Common subexpression elimination?

doug65536 · October 17, 2011, 9:32pm

I’ve seen shaders that do pretty expensive looking redundant operations, like matrix products (I know GPUs are amazing at those, but thousands and thousands of them unnecessarily…).

Sometimes the operands are uniforms (for example), meaning that every time it will be the same result.

For example: gl_Position = mvmatrix * projmatrix * gl_Vertex;

(mvmatrix * projmatrix will always have the same result if both are uniform - until they change that is)

Should I expect/assume that a shader compiler will hoist invariants like this out of the loop so it won’t actually do a matrix product per vertex? Or should I worry about it and do extra work to lift that work onto the CPU and deliver a final matrix?

Thanks!

Alfonse_Reinheart · October 18, 2011, 12:13am

Should I expect/assume that a shader compiler will hoist invariants like this out of the loop so it won’t actually do a matrix product per vertex?

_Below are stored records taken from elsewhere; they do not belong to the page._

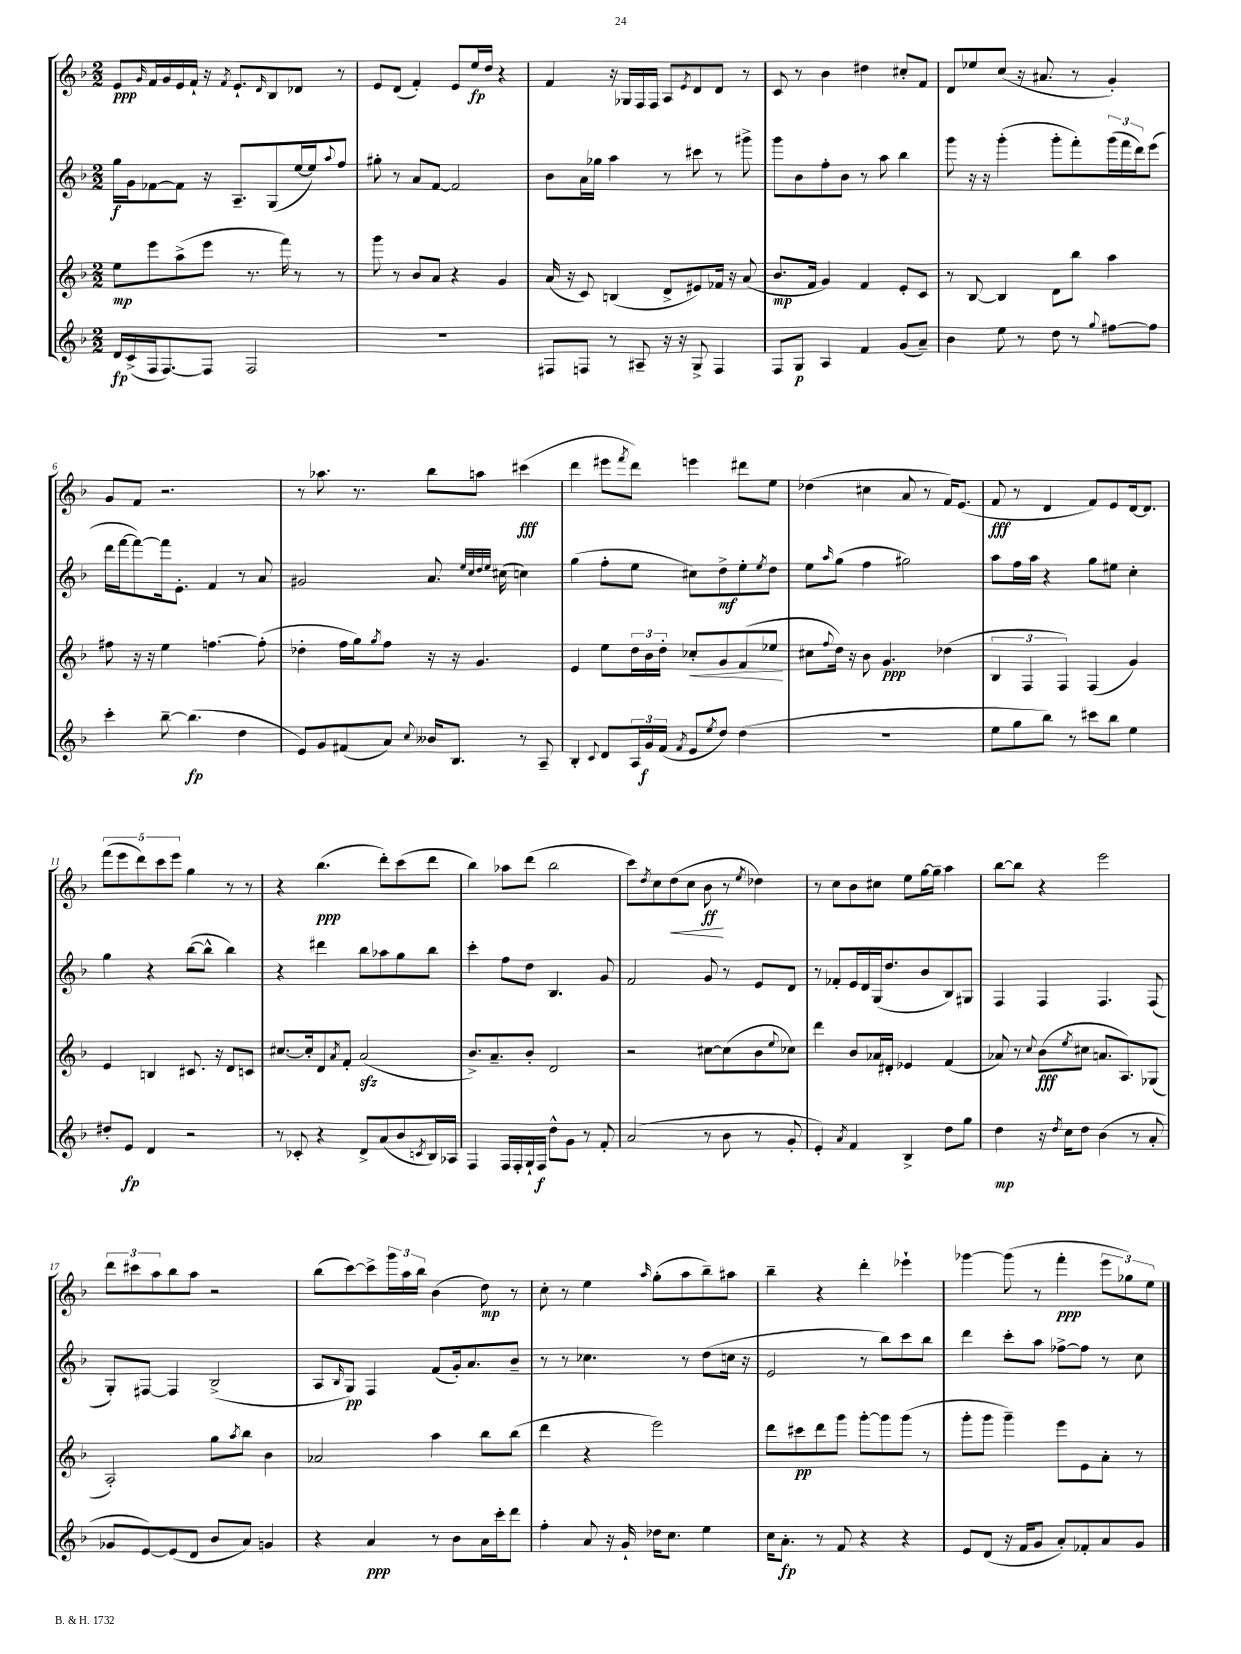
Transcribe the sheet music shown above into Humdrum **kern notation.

**kern	**kern	**kern	**kern
*staff4	*staff3	*staff2	*staff1
*clefG2	*clefG2	*clefG2	*clefG2
*k[b-]	*k[b-]	*k[b-]	*k[b-]
*M2/2	*M2/2	*M2/2	*M2/2
16d	8ee	16gg	8e
(16c^	.	16g	.
.	.	.	16qqg
16F	8eee	[8f-	16f
[8.F)	.	.	16g
.	(8aa^	8f-]	16e
.	.	.	16f`
8F]	8eee	16r	16r
.	.	.	8qf
.	.	8.A~	8.e`
2F	8.r	.	.
.	.	.	16qqd
.	.	(8G	8B-
.	16fff)	.	.
.	8r	[16ee	8d-
.	.	16ee])	.
.	.	8qqaa	.
.	8r	8ff	8r
=	=	=	=
1r	8ggg	8gg#'	8e
.	8r	8r	(8d
.	8b-	8a	4f')
.	8a	[8f	.
.	4r	2f]	8e
.	.	.	16ee
.	.	.	16dd
.	4g	.	4r
=	=	=	=
8F#	(16a	8b-	4f
.	16r	.	.
8F	8c)	16a	.
.	.	16gg-	.
8r	(4B	4aa	16r
.	.	.	16G-
8A#~	.	.	16F
.	.	.	16F
16r	8d^	8r	8A
16r	.	.	.
.	.	.	8qe
8G^	8e#)	8ccc#	8d
4F	16f-	8r	8d
.	16r	.	.
.	(8a	8ggg#^	8r
=	=	=	=
8F	8.b-	8ggg	8c
8G	.	8b-	8r
.	16f	.	.
4A	4g)	8ff'	4b-
.	.	8b-	.
4f	4f	8r	4dd#
.	.	8aa	.
(8g	8e'	4bb-	8cc#'
8a~)	8c	.	8f
=	=	=	=
4b-	8r	8ggg	8d
.	[8B-	16r	8ee-
.	.	16r	.
8ee	4B-]	(4ggg'	(8cc
8r	.	.	16r
.	.	.	8.a#
8dd	8d	8ggg'	.
8r	8bb-	8fff')	8r
8qqgg	.	.	.
[8ff#	4aa	(24ggg	4g')
.	.	24fff	.
.	.	24ddd)	.
8ff#]	.	(8eee	.
=	=	=	=
4ccc'	8ff#	16ddd	8g
.	.	[16fff	.
.	16r	8fff_)	8f
.	16r	.	.
[8bb-~	4ee	16fff]	2.r
.	.	8.e'	.
(4.bb-]	.	.	.
.	[4.ff	4f	.
4dd	.	8r	.
.	(8ff']	8a	.
=	=	=	=
8e)	4dd-'	2g#	8r
8g	.	.	8.aa-
(8f#	16ff	.	.
.	16gg)	.	8.r
.	8qgg	.	.
8a)	8ff	.	.
8qqcc	.	.	.
16b--	16r	8.a	8bb-
8.B-	16r	.	.
.	4.g	.	8aa
.	.	32qqee	.
.	.	32qqcc	.
.	.	32qqdd	.
.	.	32qqee	.
.	.	(16cc#	.
8r	.	4cc)	(4ccc#
8A~	.	.	.
=	=	=	=
4B-'	4e	(4gg	4ddd
8qqc	.	.	.
8d	8ee	8ff'	8eee#
.	.	.	8qfff
24A	24dd	8ee	8ddd)
24g	24b-	.	.
(24f	24dd'	.	.
8qf	.	.	.
8e	8cc-'	8cc#)	4eee
8qee	.	.	.
8dd)	8g	8dd^	.
(4dd	(8f	8ee'	8ddd#
.	.	8qee	.
.	8ee-	8dd	8ee
=	=	=	=
1r	8cc#	8ee	(4dd-
.	8qqff	16qqaa	.
.	16dd)	(8gg	.
.	16r	.	.
.	8b-	4ff	4cc#
.	4.g	.	.
.	.	2gg#)	8a
.	.	.	8r
.	(4dd-	.	16f)
.	.	.	(8.e
=	=	=	=
8ee	6B-	8aa	8f
8gg	.	16ff	8r
.	6F	.	.
.	.	16aa	.
8bb-)	.	4r	4d
.	6F)	.	.
8r	.	.	.
8ccc#	(4F	8gg	8f)
8bb-	.	8ee#	8e
4ee	4g)	4cc'	[16d
.	.	.	8.d]
=	=	=	=
8dd#'	4e	4gg	(10fff
.	.	.	10eee
8e	.	.	.
.	.	.	10ddd)
4d	4B	4r	.
.	.	.	10ccc
.	.	.	10eee
2r	8.c#	([8bb-	4gg
.	.	8bb-^^]	.
.	16r	.	.
.	8d	4bb-)	8r
.	8c	.	8r
=	=	=	=
8r	[8.cc#	4r	4r
8c-'	.	.	.
.	16cc#']	.	.
4r	8d	4ddd#	(4.bb-
.	8qa	.	.
.	8f'	.	.
8d^	(2a	8bb-	.
(8a	.	8aa-	8ddd')
8b-	.	8gg	(8ccc
8qc	.	.	.
16B-)	.	8bb-	8ddd
16A-	.	.	.
=	=	=	=
4F	8.b-^)	4ccc'	4bb-)
.	8.a~	.	.
16F	.	8ff	8aa-
16F'	.	.	.
16G`	8b-'	8dd	(8ddd
16F	.	.	.
8dd^^	2d	4.B-	2bb-
8g	.	.	.
8r	.	.	.
8f'	.	8g	.
=	=	=	=
(2a	2r	2f	8ccc)
.	.	.	8qdd
.	.	.	8cc
.	.	.	(8dd
.	.	.	8cc
8r	[8cc#	8g	8b-
8b-	(8cc#]	8r	8r
.	.	.	8qee
8r	8b-	8e	4dd-)
.	8qqee	.	.
8g'	8cc-)	8d	.
=	=	=	=
4e')	4ddd	8r	8r
.	.	8f-'	8cc
8qa	.	.	.
4f	8b-	16e	8b-
.	.	16d	.
.	16a-	(16G	8cc#
.	16d#'	8.dd	.
4B-^	4e-	.	8ee
.	.	8b-	[16gg
.	.	.	16gg~]
8dd	(4f	8B-)	4aa
8gg	.	8G#	.
=	=	=	=
4dd	8a-)	4F	[8bb-
.	8r	.	8bb-]
.	8qqcc	.	.
16r	(8b-	4F	4r
8qdd	.	.	.
16cc	.	.	.
.	8qee	.	.
8dd	8cc#	.	.
(4b-	8.a	4.F	2eee
.	8.A)	.	.
8r	.	.	.
8a'	(8G-	(8F	.
=	=	=	=
8g-	2A')	8G')	12ddd
.	.	.	12ccc#
[8e)	.	[8F#	.
.	.	.	12aa
(8e]	.	4F#]	8bb-
8d	.	.	8aa
8b-	8gg	(2B-^	2r
.	8qaa	.	.
8a)	8bb-	.	.
4g	4b-	.	.
=	=	=	=
4r	2a-	8A	(8bb-
.	.	16qqB-	.
.	.	8G)	[8ccc)
4a	.	4F	8ccc^]
.	.	.	24ggg
.	.	.	24aa
.	.	.	24bb-
8r	4aa	(8f	(4b-
8b-	.	16g')	.
.	.	8.a	.
16a	8bb-	.	8dd)
16ccc'	.	.	.
8ddd	(8bb-	8b-~	8r
=	=	=	=
4ff'	4ddd	8r	8cc'
.	.	8r	8r
8a	4r	4.cc-	4ee
16r	.	.	.
16g`	.	.	.
.	.	.	16qqaa
16dd-	2eee)	.	(8gg'
8.cc	.	.	.
.	.	8r	8aa
4ee	.	(8dd	8bb-~)
.	.	16cc	8aa#
.	.	16r	.
=	=	=	=
16cc	8ddd	2e	4bb-~
8.a'	.	.	.
.	8ccc#	.	.
8r	8ddd	.	4r
8f	8ggg	.	.
4r	[8ggg'	8r	4ddd'
.	8ggg]	8bb-)	.
4r	(8ggg	8ccc	4eee-`
.	8r	8bb-	.
=	=	=	=
8e	8ggg'	4ddd	[4ggg-
(8d	8ggg	.	.
16r	4ggg~)	8ccc'	(8ggg-]
16f	.	.	.
8g	.	8aa	8r
8a')	8eee	[8ff-^	4fff'
8f-'	8e	8ff-]	.
8a	8a'	8r	12eee
.	.	.	12gg-)
8g	8r	8cc	.
.	.	.	12ee
==	==	==	==
*-	*-	*-	*-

Out of what loop? Your example doesn’t show a loop.

There are obvious places where you can make the shader run faster. For example, you should never do the example you posted. It should always be this:


gl_Position = projmatrix * (mvmatrix * gl_Vertex);

And that assumes you don’t use an explicit temporary (because you need the camera-space position to do lighting).

Anything beyond that is dealer’s choice. As previously mentioned, you oftentimes need the camera-space position to pass to the fragment shader to do lighting (or do per-vertex lighting). Is it worth while to extract the cases where you don’t need to do it? That’s up to you. How many variations of shader code do you want lying around? Is having more shader variants and possible uniform composition variations worth the possibly insignificant performance increase?

That’s why you should always profile before trying to do these sorts of things. Implement first, get everything working, then profile it.

I can answer your question though: you can certainly assume that GLSL compilers will not magically combine two uniforms into one just because you use them in a “constant” expression. It is possible that they might, but it’s nothing you should rely on.

Dark_Photon · October 18, 2011, 4:34am

Or, even better, just premultiply MVP on the CPU, pass it into the shader, and then you only have one matrix-vector multiply per each of your hundreds or thousands of verts, rather than two (ala gl_ModelViewProjectionMatrix, from GLSL 1.2).

doug65536 · October 18, 2011, 10:44am

The loop is the processing of each vertex. It processes many vertices, I’m calling that “the loop”. Sorry, I thought that was obvious.

Thanks for the great tip Alfonse, I see that a doing the transform twice per vertex would be much better than multiplying matrices themselves per vertex.

Dark, I am doing the “even better” thing and providing the shader with both a MV and MVP matrix (in a VBO, using instancing).

I guess I felt like it was a slightly stupid design for GLSL to make you provide both a MV and MVP matrix for everything and figured because you ALWAYS need to do that (if you do a perspective projection and lighting calculations), that shader compilers would hoist out redundancies like that.

ugluk · October 18, 2011, 11:22am

Thanks, Dark, for the insights.

imported_kyle · October 18, 2011, 12:28pm

Afaik, the only optimization in GLSL you can depend on is constant folding in builtin functions. All else is up to you favorite GLSL compiler, so if you want to run on multiple vendors, you pretty much have to take care of this yourself.

Alfonse_Reinheart · October 18, 2011, 4:19pm

I guess I felt like it was a slightly stupid design for GLSL to make you provide both a MV and MVP matrix for everything and figured because you ALWAYS need to do that (if you do a perspective projection and lighting calculations)

In what way do they “force” you to do that? You don’t have to use matrices at all; nobody’s forcing you to do anything.

You are doing it this way because you have certain needs. If you were drawing text using a simple ortho matrix that worked in window coordinates, you wouldn’t need two matrices, now would you? That’s the point of shaders: you use what you need. You need two matrices, because you need the intermediate stage between model space and clip-space. If you weren’t doing lighting, you could just use one.

ugluk · October 18, 2011, 11:15pm

Yeah, I remember a user (Dinev, I think) who used quaternions instead of matrices in his shaders. He didn’t use matrices at all, if I remember correctly.

system · October 19, 2021, 7:20pm

This topic was automatically closed 183 days after the last reply. New replies are no longer allowed.